Awards number of levels

They want the fruits of more than a commitment? You can add the cost of commitment to its lowest level of engagement, a higher level. For example, the amount of the obligation of $ 40 will be chosen for the chain, but also want to buy the $ 40 ornament. Just write your promise $ 80.00. Confirm with you after the campaign, whose details you want rewards for their efforts.

Note: Some levels have a limit to how much you can buy. You can add an unlimited number of levels of commitment to limited levels, but you can limited degree of commitment to an unlimited commitment not add, as this will distort the boundaries of these obligations.

Questions? If you have any questions about the commitment levels or awards, please contact us and we can help!

Select Culture

Here is a quick guide to check some of the tomatoes from the most popular and interesting heritage which can be seen on the farm now, or you can grow in your garden next year.
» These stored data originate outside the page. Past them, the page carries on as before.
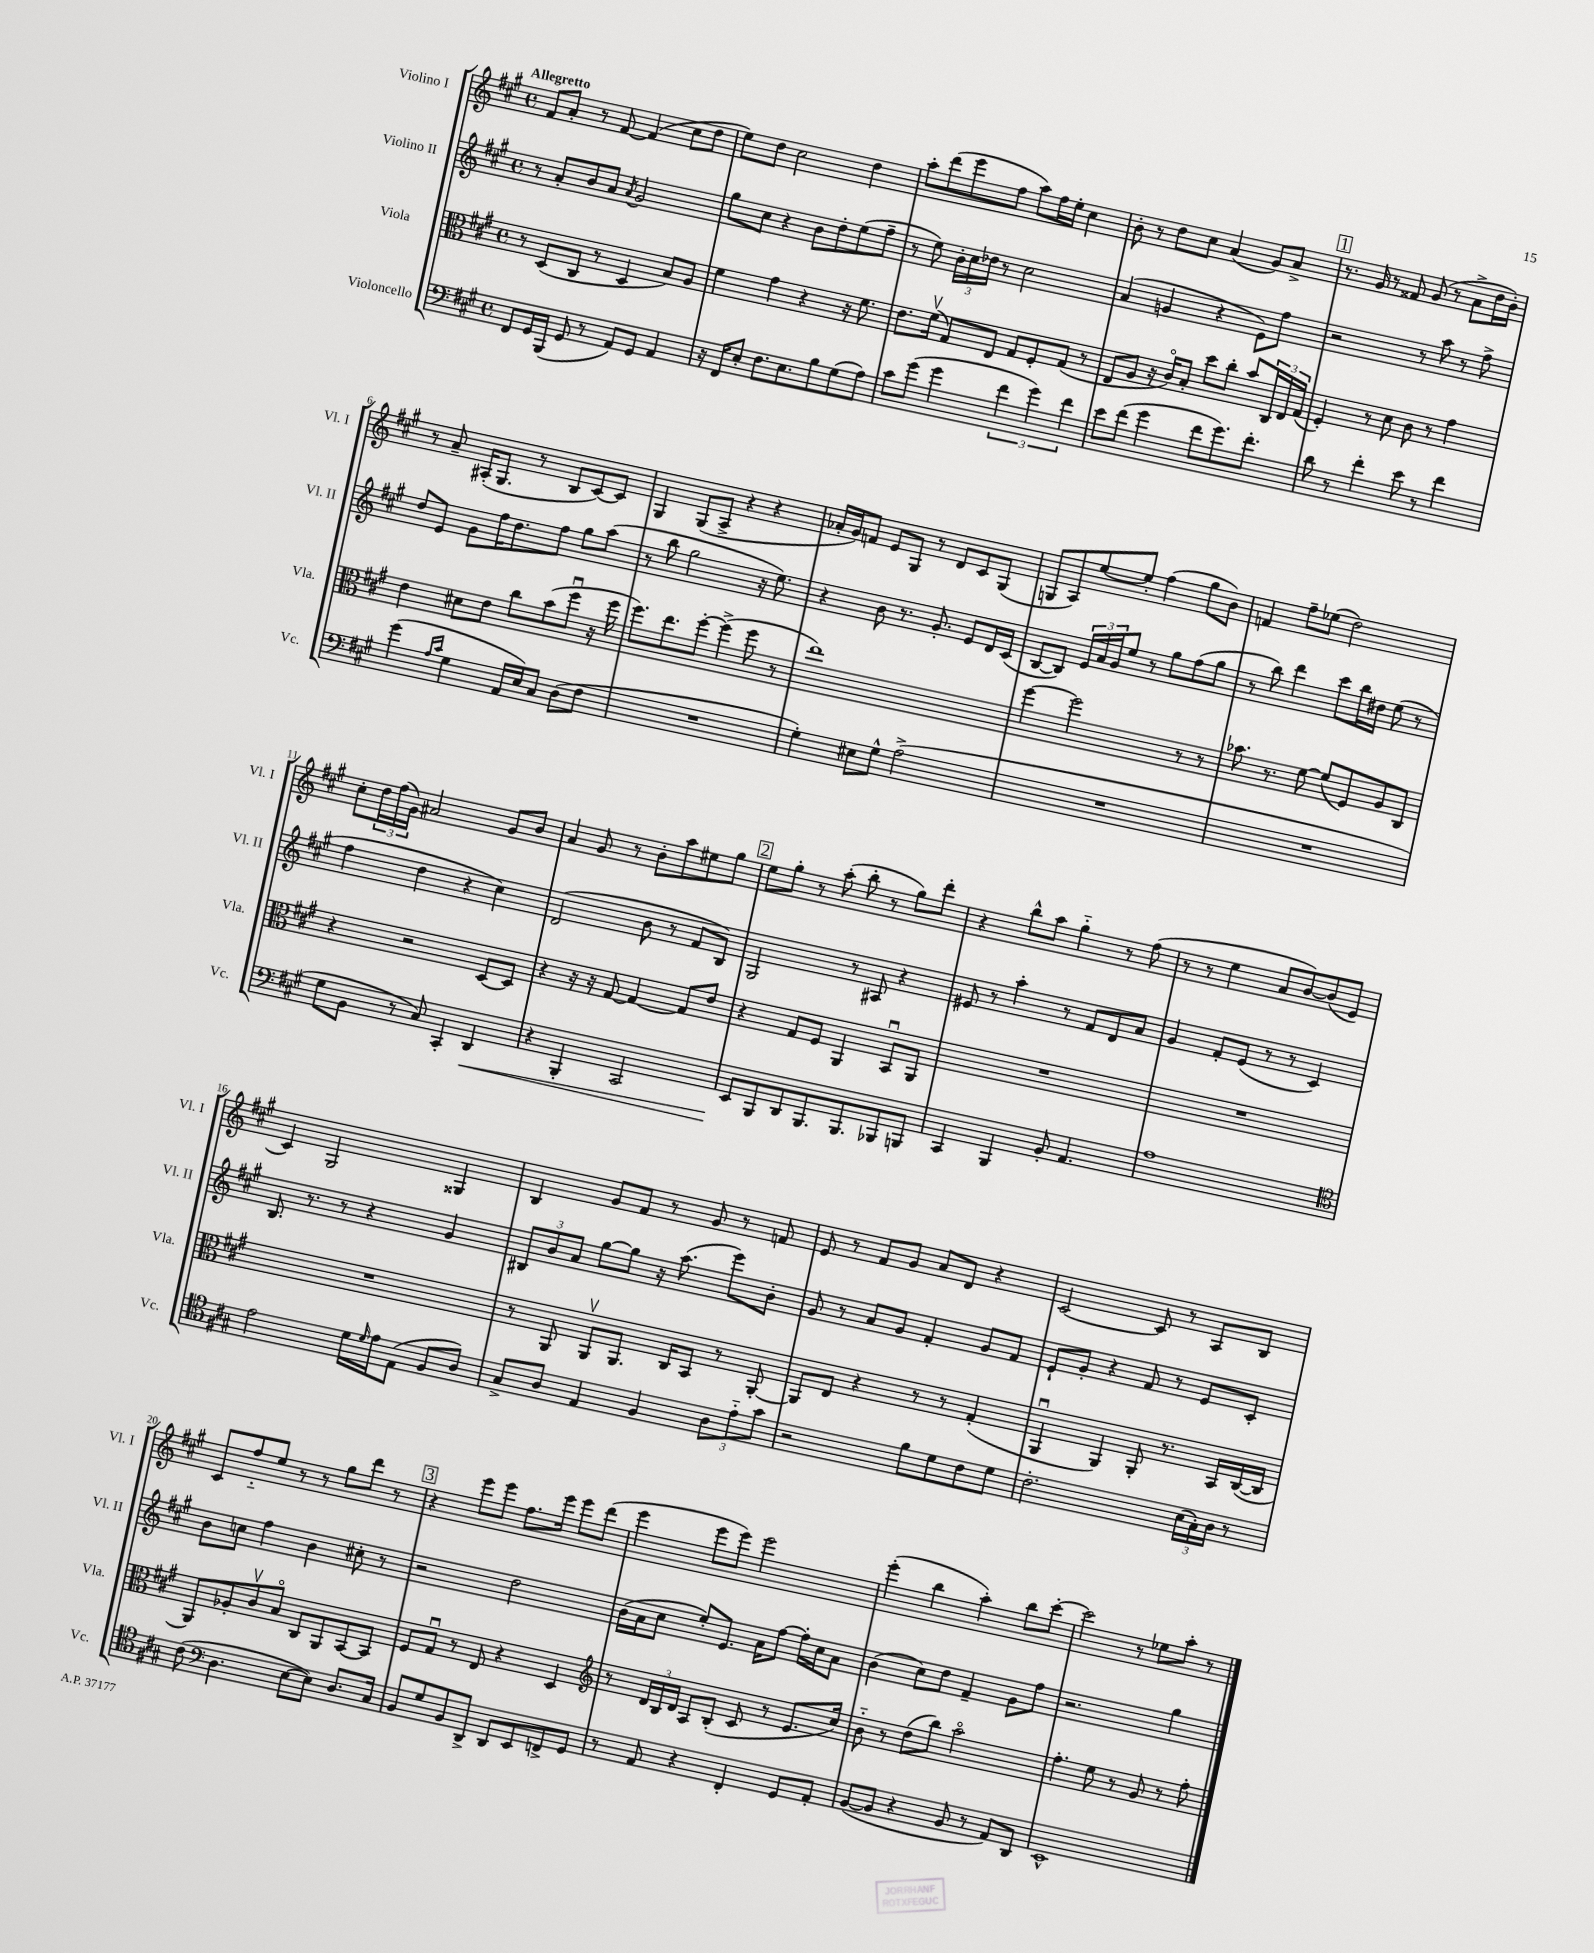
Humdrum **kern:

**kern	**kern	**kern	**kern
*staff4	*staff3	*staff2	*staff1
*clefF4	*clefC3	*clefG2	*clefG2
*k[f#c#g#]	*k[f#c#g#]	*k[f#c#g#]	*k[f#c#g#]
*M4/4	*M4/4	*M4/4	*M4/4
*met(c)	*met(c)	*met(c)	*met(c)
8FF#/L	8r	8r	8f#/L
16GG#/L	(8D/L	8a'/L	8a'/J
(16BBB/JJ	.	.	.
8GG#/	8C#/J	8b/	8r
8r	8r	8a/J	[8f#/
.	.	8qa/	.
8AA/L)	4D/	2g#/	(4f#/]
8GG#/J	.	.	.
4AA/	8B/L)	.	8cc#\L
.	8A/J	.	8dd\J
=	=	=	=
16r	4f#\	8gg#\L	8ee\L)
16FF#/LK	.	.	.
8E'/J	.	8cc#\J	8dd\J
8.F#\L	4g#\	4r	2cc#\
8.E\	.	.	.
.	4r	8b\L	.
8B\	.	8dd'\	.
(8G#\	16r	(8ee\	4dd\
.	8.f#\	.	.
8A\J)	.	8ff#~\J	.
=	=	=	=
8c#\L	8.e\L	8r	8aa'\L
(8g#\J	.	8ee\)	(8ddd\
.	(16f#v\Jk	.	.
4g#\	8G#/L)	24b'\LL	8eee\
.	.	24cc#\	.
.	.	24dd-\JJ	.
.	8E/J	8r	8ff#\J
6f#\	8G#/L	2cc#\	8aa\L)
.	8F#'/	.	16ff#\L
6g#\)	.	.	.
.	.	.	16ee'\JJ
.	(8G#/J	.	4cc#\
6f#\	.	.	.
.	8r	.	.
=	=	=	=
8e\L	8E/L	(4a/	8b'\
(8f#\J	8A/J	.	8r
4g#\	16r	4g/	8dd\L
.	16c#o/LK)	.	.
.	8B'/J	.	8cc#\J
8f#\L	8dd\L	4r	(4a/
8.g#\)	8cc#'\J	.	.
.	8b/L	8e\L)	8g#/L)
8.f#'\J	.	.	.
.	24C#/L	8ff#\J	8a^/J
.	24E/	.	.
.	(24G#/JJ	.	.
=	=	=	=
8d\	4F#'/)	2r	8.r
8r	.	.	.
.	.	.	16g#/
4f#'\	8r	.	8r
.	8d\	.	8f##/
8e\	8c#\	8r	(8g#/
8r	8r	8aa\	8r
4f#\	4g#\	8r	8a^\L
.	.	8ff#^\	16dd\L
.	.	.	16b'\JJ)
=	=	=	=
(4g#\	4e\	8dd/L	8r
.	.	8e/J	8a~/
16qqA/LL	.	.	.
16qqc#/JJ	.	.	.
4G#\	8d#\L	8g#\L	(16A#'/LK
.	.	.	8.G#/J
.	8e\J	16ff#\K	.
.	.	8.dd\	.
16AA/LL	8cc#\L	.	8r
16E/J)	.	.	.
8C#/J	(8b\	8ff#\J	8B/L
(8D\L	8ff#u\J	8gg#\L	[8c#/)
8F#\J	16r	(8aa\J	8c#/]J
.	16ff#\	.	.
=	=	=	=
1r	8.ff#\L)	8r	4G#/
.	.	8bb\	.
.	8.ee\	.	.
.	.	2gg#\	(8G#/L
.	[8ff#'\J	.	8A^/J
.	(4ff#^\]	.	4r
.	8ff#\	16r	4r
.	.	8.ee\)	.
.	8r	.	.
=	=	=	=
4G#'\)	1ee)	4r	16a-'/LL
.	.	.	16g#/J)
.	.	.	8f/J
8E#\L	.	8b\	8e/L
8G#^^\J	.	8.r	8G#/J
(2A^\	.	.	8r
.	.	8.g#'/	.
.	.	.	8d/L
.	.	8e/L	8c#/
.	.	16d/L	(8G#/J
.	.	(16c#/JJ	.
=	=	=	=
1r	[4ff#\	[8B/L	8G/L
.	.	8B/]J)	8A/)
.	2ff#\]	24e/LL	[8ee/
.	.	24a/	.
.	.	24g#/J	.
.	.	8ee/J	8ee'/]J
.	.	8r	(4ff#\
.	.	8gg#\L	.
.	8r	(8ff#\	8gg#\L
.	8r	8gg#\J	8b\J)
=	=	=	=
1r	8.b-\	8r	4f/
.	.	8bb\)	.
.	8.r	.	.
.	.	4ddd\	8ff#~\L
.	[8f#\	.	(8ee-\J
.	(8f#/]L	8ccc#\L	2dd\)
.	8F#/)	16bb\L	.
.	.	16dd#\JJ	.
.	8A/	(8ee\	.
.	8C#/J	8r	.
=	=	=	=
8G#\L	4r	4ff#\	8cc#'\L
8BB\J	.	.	24dd\L
.	.	.	(24ff#\
.	.	.	24g#\JJ)
8r	2r	4dd\	2a#/
8C#/)	.	.	.
4CC#'/	.	4r	.
4DD/	[8D/L	4cc#\)	8g#/L
.	8D/]J	.	8b/J
=	=	=	=
4r	4r	(2d/	4a/
4BBB'/	16r	.	8g#/
.	16r	.	.
.	[8G#/	.	8r
2CC#/	4G#/_	8b\	8b'\L
.	.	8r	8aa\
.	8G#/]L	8f#/L	8ee#\
.	8e/J	8B/J)	8gg#\J
=	=	=	=
8EE/L	4r	2G#/	8ee\L
8BBB/	.	.	8gg#'\J
8DD/	8G#/L	.	8r
8.BBB/	8F#/J	.	(8aa'\
.	4AA/	8r	8bb'\
8.BBB/	.	.	.
.	.	8A#/	8r
8BBB-/	8BBu/L	4r	8gg#\L)
8BBB/J	8AA/J	.	8ddd'\J
=	=	=	=
4CC#/	1r	8e#/	4r
.	.	8r	.
4BBB/	.	4aa'\	8bb^^\L
.	.	.	8aa\J
8BB'/	.	8r	4gg#'~\
4.AA/	.	8f#/L	.
.	.	8d/	8r
.	.	8a/J	(8ff#\
=	=	=	=
1A	1r	4g#/	8r
.	.	.	8r
.	.	8f#'/L	4ee\
.	.	(8e/J	.
.	.	8r	8a/L
.	.	8r	[8b/)
.	.	4c#/)	(8b/]
.	.	.	8e/J
=	=	=	=
*clefC4	*	*	*
2e\	1r	8.B/	4c#/)
.	.	8.r	.
.	.	.	2G#/
.	.	8r	.
16d\LL	.	4r	.
16qqd/	.	.	.
16e\J	.	.	.
(8E\J	.	.	.
8F#/L	.	4g#/	4G##/
8A/J)	.	.	.
=	=	=	=
8G#^/L	8r	12B#/L	4B/
.	.	12b/	.
8A/J	8AA/	.	.
.	.	12a/J	.
4E/	8AAv/L	[8gg#\L	8g#/L
.	8.AA/J	8gg#\]J	8f#/J
4F#/	.	16r	8r
.	16C#/LK	(8.aa\	.
.	8BB/J	.	8g#/
12A\L	8r	8eee\L)	8r
12e'~\	.	.	.
.	[8AA'/	8b'\J	8f/
12g#\J	.	.	.
=	=	=	=
2r	8AA/]L	8g#/	8e/
.	8E/J	8r	8r
.	4r	8a/L	8f#/L
.	.	8g#/J	8g#/J
8f#\L	8r	4f#'/	8a/L
8d\	8r	.	8d/J
8c#\	(4G#'/	8g#/L	4r
8d\J	.	8f#/J	.
=	=	=	=
2.c#'\	4AAu/	8e`/L	[2c#/
.	.	8g#'/J	.
.	4AA/)	4r	.
.	8AA'/	8f#/	8c#/]
.	8.r	8r	8r
(24B\LL	.	8e/L	8A/L
24G#'\)	.	.	.
.	16BB/LL	.	.
24A\JJ	.	.	.
8r	([16C#/	8c#'/J	8B/J
.	16C#/]JJ	.	.
=	=	=	=
(8c#\	8AA/L)	8b\L	8c#/L
*clefF4	*	*	*
4.D\	8A-'/	8cc\J	8ff#'~/
.	8c#v/	4ff#\	8ee/J
.	8Bo/J	.	8r
[8E\L	8C#/L	4b\	8r
8E\]J)	8AA/	.	8gg#\L
8.D/L	[8BB/	8cc#'\	8ddd\J
.	8BB/]J	8r	8r
16C#/Jk	.	.	.
=	=	=	=
8BB/L	8F#/L	2r	4r
8G#/	8G#u/J	.	.
8BB/	8r	.	8eee\L
8DD^/J	8E/	.	8eee\J
8DD/L	4r	2dd\	8.ff#\L
8EE/	.	.	.
.	.	.	16eee\Jk
8FF^/	4D/	.	8eee\L
8GG#/J	.	.	(8ddd\J
=	=	=	=
*	*clefG2	*	*
8r	8r	(16b\LL	4eee\
.	.	16a\J	.
8AA/	24d/LL	8cc#\J	.
.	24B/	.	.
.	24d/JJ	.	.
4r	8A/L	8ee'/L)	8eee\L
.	(8B'/J	8.e/J	8eee\J)
4FF#'/	8c#/	.	2eee\
.	.	16a\LK	.
.	8r	[8ff#\J	.
8GG#/L	8.e/L	16ff#'\]LL	.
.	.	16cc#\J	.
8AA'/J	.	8a\J	.
.	16cc#/Jk)	.	.
=	=	=	=
([8BB/L	8b'~\	(4b\	(4eee'\
8BB/]J	8r	.	.
4r	(8dd\L	8cc#\L)	4bb\
.	8bb\J)	8dd\J	.
8BB/	2aao\	4f#~/	4aa'\)
8r	.	.	.
8AA/L)	.	8g#\L	8bb\L
8DD/J	.	8ff#\J	[8ccc#'\J
=	=	=	=
1EE^^	4.ff#'\	2.r	2ccc#\]
.	8ee\	.	.
.	8r	.	8r
.	8g#/	.	8ee-\L
.	8r	4gg#\	8aa'\J
.	8ff#'\	.	8r
==	==	==	==
*-	*-	*-	*-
Descriptions courtesy of Heidi and Bobbi Clark Clark Hunt Farms in Jefferson and Damariscotta.

Black Prince - Small, brown to black with juicy fruit that originates red tomato in Siberia; grows well in colder climates. "A tomato steaming chocolate," Chase said.

Boxcar Willie - large enough to cut bright orange berries. "My favorite," Clark said. . "Smooth cut and less acidic than a normal tomato Fair 'em up and serve with a little olive oil, salt and pepper."

Cherokee Purple - intense purple red fruit desired as one of the tastiest of all assets; first grown by the Cherokee Indians. "A sweet and smoky character," Chase said.

Mortgage Lifter - originally from West Virginia and, according to legend, tomatoes huge, helped the farmers who first raised the house payment.

Orange beef heart - Attractive large yellow-orange fruit with firm flesh, useful for both cutting and cooking; yellow tomatoes and oranges are less acidic than red in the rule.

Brandywine Red - Grand disfigured fruit each two pounds; "A taste of real old tomatoes down-home, a great sauce it," Chase said. "People love it."

German Stripes - Big fruit often wears distinctive red stripes on yellow. "One of my personal favorites with low acidity, but a lot of flavor," Chase said. "Beautiful on the plate."

Valencia - medium yellow fruit that is soft and sweet with a small number of seeds and good for cooking. "It's as close to a form of Rome can be reached with a legacy," Clark said.